Full Report
Three hospitals run by Catholic healthcare organization Covenant Health are dealing with a cyberattack that forced the facilities to shut off all access to data systems.
Analysis Summary
# Incident Report: Covenant Health Cyberattack Disrupts Hospital Operations
## Executive Summary
Covenant Health, a healthcare organization operating across several Northeastern US states, experienced a cyberattack beginning on May 26th, which led to the immediate shutdown of all data systems across its hospitals, clinics, and provider practices as a precautionary measure. The attack caused significant operational disruption, forcing hospitals to rely on manual, paper-based processes for services like lab work and resulting in patient wait time extensions. Cybersecurity experts were engaged to investigate and restore full system access.
## Incident Details
- **Discovery Date:** Monday, May 26
- **Incident Date:** On or about May 26 (date of awareness)
- **Affected Organization:** Covenant Health (operating hospitals in Maine: St. Joseph Hospital, St. Mary’s Health System; and New Hampshire: St. Joseph Hospital)
- **Sector:** Healthcare
- **Geography:** Maine, New Hampshire (organization operates across ME, MA, NH, PA, RI, VT)
## Timeline of Events
### Initial Access
- **Date/Time:** Prior to or on Monday, May 26 (Date of awareness)
- **Vector:** Not explicitly stated; implied access leading to system irregularities.
- **Details:** Covenant Health became aware of irregularities impacting connectivity across the organization.
### Lateral Movement
- **Details:** Not detailed in the description, but the scope of the impact suggests successful exploration across connected data systems.
### Data Exfiltration/Impact
- **Details:** The primary impact described is operational disruption due to system shutdown. Potential data compromise is unconfirmed but is a standard consideration in such incidents. Services affected include phones, internet access, and reliance on paper orders for lab services. Post-acute care facilities experienced "minimal impact" as they utilize a different clinical platform.
### Detection & Response
- **How it was discovered:** The organization became aware of "irregularities impacting connectivity."
- **Response actions taken:** Immediate discontinuation of access to all data systems across hospitals, clinics, and provider practices. Hired cybersecurity experts to investigate and restore access. Hospitals communicated outages to patients via websites and focused on maintaining essential care using manual, paper processes.
## Attack Methodology
- **Initial Access:** Unknown/Undisclosed.
- **Persistence:** Unknown/Undisclosed.
- **Privilege Escalation:** Unknown/Undisclosed.
- **Defense Evasion:** Unknown/Undisclosed.
- **Credential Access:** Unknown/Undisclosed.
- **Discovery:** Unknown/Undisclosed.
- **Lateral Movement:** Implied across networked clinical and administrative systems.
- **Collection:** Unknown/Undisclosed.
- **Exfiltration:** Unknown/Undisclosed.
- **Impact:** Disruption of IT systems leading to operational workarounds and service degradation.
## Impact Assessment
- **Financial:** Not disclosed.
- **Data Breach:** Unknown if data was exfiltrated, but system unavailability and the nature of the attack suggest potential exposure of patient or operational data.
- **Operational:** Significant service slowdowns at hospitals, increased wait times, inability to process electronic orders (requiring paper orders for labs). Minimal impact on post-acute care facilities.
- **Reputational:** Public notification required via hospital websites regarding extended wait times and service limitations.
## Indicators of Compromise
- **Network indicators:** Details not provided (e.g., specific malicious IPs or domains).
- **File indicators:** Details not provided.
- **Behavioral indicators:** Irregularities impacting network connectivity across the organization.
## Response Actions
- **Containment measures:** Immediate cessation of access to all data systems organization-wide as a precautionary measure.
- **Eradication steps:** Cybersecurity experts were engaged to determine the root cause and remediate the environment (details pending).

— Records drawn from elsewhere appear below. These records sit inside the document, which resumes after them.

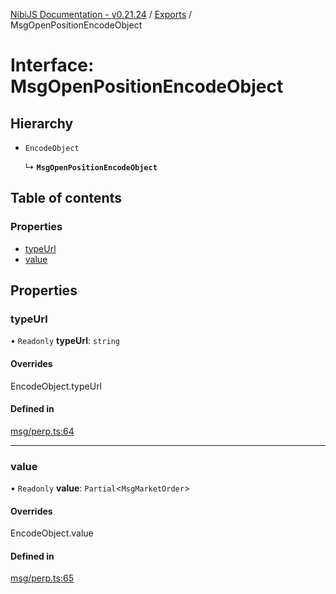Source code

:[NibiJS Documentation - v0.21.24](../intro.md) / [Exports](../modules.md) / MsgOpenPositionEncodeObject

# Interface: MsgOpenPositionEncodeObject

## Hierarchy

- `EncodeObject`

  ↳ **`MsgOpenPositionEncodeObject`**

## Table of contents

### Properties

- [typeUrl](MsgOpenPositionEncodeObject.md#typeurl)
- [value](MsgOpenPositionEncodeObject.md#value)

## Properties

### typeUrl

• `Readonly` **typeUrl**: `string`

#### Overrides

EncodeObject.typeUrl

#### Defined in

[msg/perp.ts:64](https://github.com/NibiruChain/ts-sdk/blob/3ca59b8/packages/nibijs/src/msg/perp.ts#L64)

---

### value

• `Readonly` **value**: `Partial`<`MsgMarketOrder`\>

#### Overrides

EncodeObject.value

#### Defined in

[msg/perp.ts:65](https://github.com/NibiruChain/ts-sdk/blob/3ca59b8/packages/nibijs/src/msg/perp.ts#L65)
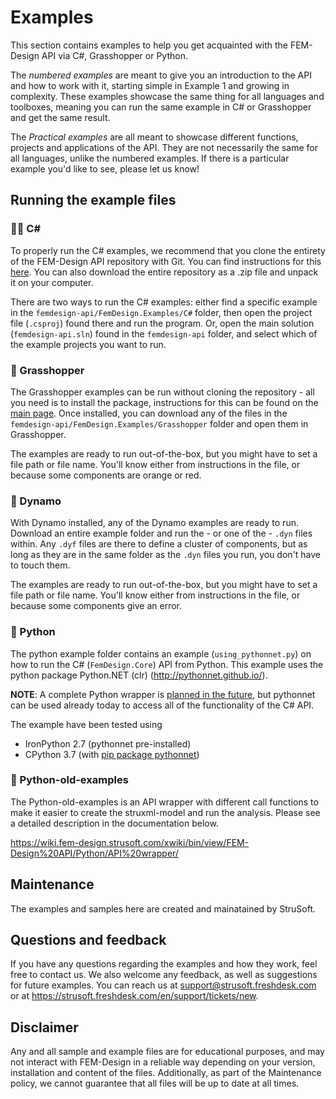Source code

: # Examples
This section contains examples to help you get acquainted with the FEM-Design API via C#, Grasshopper or Python.

The _numbered examples_ are meant to give you an introduction to the API and how to work with it, starting simple in Example 1 and growing in complexity. These examples showcase the same thing for all languages and toolboxes, meaning you can run the same example in C# or Grasshopper and get the same result.

The _Practical examples_ are all meant to showcase different functions, projects and applications of the API. They are not necessarily the same for all languages, unlike the numbered examples. If there is a particular example you'd like to see, please let us know!

## Running the example files

### 👩‍💻 C#
To properly run the C# examples, we recommend that you clone the entirety of the FEM-Design API repository with Git. You can find instructions for this [here](https://docs.github.com/en/repositories/creating-and-managing-repositories/cloning-a-repository). You can also download the entire repository as a .zip file and unpack it on your computer.

There are two ways to run the C# examples: either find a specific example in the `femdesign-api/FemDesign.Examples/C#` folder, then open the project file (`.csproj`) found there and run the program. Or, open the main solution (`femdesign-api.sln`) found in the `femdesign-api` folder, and select which of the example projects you want to run. 

### 🦗 Grasshopper
The Grasshopper examples can be run without cloning the repository - all you need is to install the package, instructions for this can be found on the [main page](https://github.com/strusoft/femdesign-api#-grasshopper). Once installed, you can download any of the files in the `femdesign-api/FemDesign.Examples/Grasshopper` folder and open them in Grasshopper.

The examples are ready to run out-of-the-box, but you might have to set a file path or file name. You'll know either from instructions in the file, or because some components are orange or red.

### 🤖 Dynamo
With Dynamo installed, any of the Dynamo examples are ready to run. Download an entire example folder and run the - or one of the - `.dyn` files within. Any `.dyf` files are there to define a cluster of components, but as long as they are in the same folder as the `.dyn` files you run, you don't have to touch them.

The examples are ready to run out-of-the-box, but you might have to set a file path or file name. You'll know either from instructions in the file, or because some components give an error.

### 🐍 Python
The python example folder contains an example (`using_pythonnet.py`) on how to run the C# (`FemDesign.Core`) API from Python. This example uses the python package Python.NET (clr) (http://pythonnet.github.io/).

**NOTE**: A complete Python wrapper is [planned in the future](https://github.com/strusoft/femdesign-api/issues/221), but pythonnet can be used already today to access all of the functionality of the C# API.

The example have been tested using
- IronPython 2.7 (pythonnet pre-installed)
- CPython 3.7 (with [pip package pythonnet](https://pypi.org/project/pythonnet/))

### 🐉 Python-old-examples
The Python-old-examples is an API wrapper with different call functions to make it easier to create the struxml-model and run the analysis. Please see a detailed description in the documentation below.

https://wiki.fem-design.strusoft.com/xwiki/bin/view/FEM-Design%20API/Python/API%20wrapper/

## Maintenance
The examples and samples here are created and mainatained by StruSoft. 
## Questions and feedback
If you have any questions regarding the examples and how they work, feel free to contact us. We also welcome any feedback, as well as suggestions for future examples. You can reach us at support@strusoft.freshdesk.com or at https://strusoft.freshdesk.com/en/support/tickets/new.

## Disclaimer
Any and all sample and example files are for educational purposes, and may not interact with FEM-Design in a reliable way depending on your version, installation and content of the files. Additionally, as part of the Maintenance policy, we cannot guarantee that all files will be up to date at all times.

- **Recovery actions:** Working to restore full system access while continuing to provide healthcare services, encouraging patients to keep appointments.
## Lessons Learned
- The organization's business continuity planning allowed essential patient care (though degraded) to proceed via manual fallback procedures (paper orders).
- The immediate, broad shutdown of systems indicates a prioritization of patient safety over immediate system access upon detection of irregularities.
## Recommendations
- Review and enhance segmentation between critical clinical platforms (like post-acute care systems) and core hospital networks to limit the blast radius of future incidents.
- Conduct comprehensive forensic analysis to identify the initial entry vector and ensure complete eradication of the threat actor before full system restoration.
- Develop robust communication protocols for quickly updating internal staff and external stakeholders beyond standard website notifications during system outages.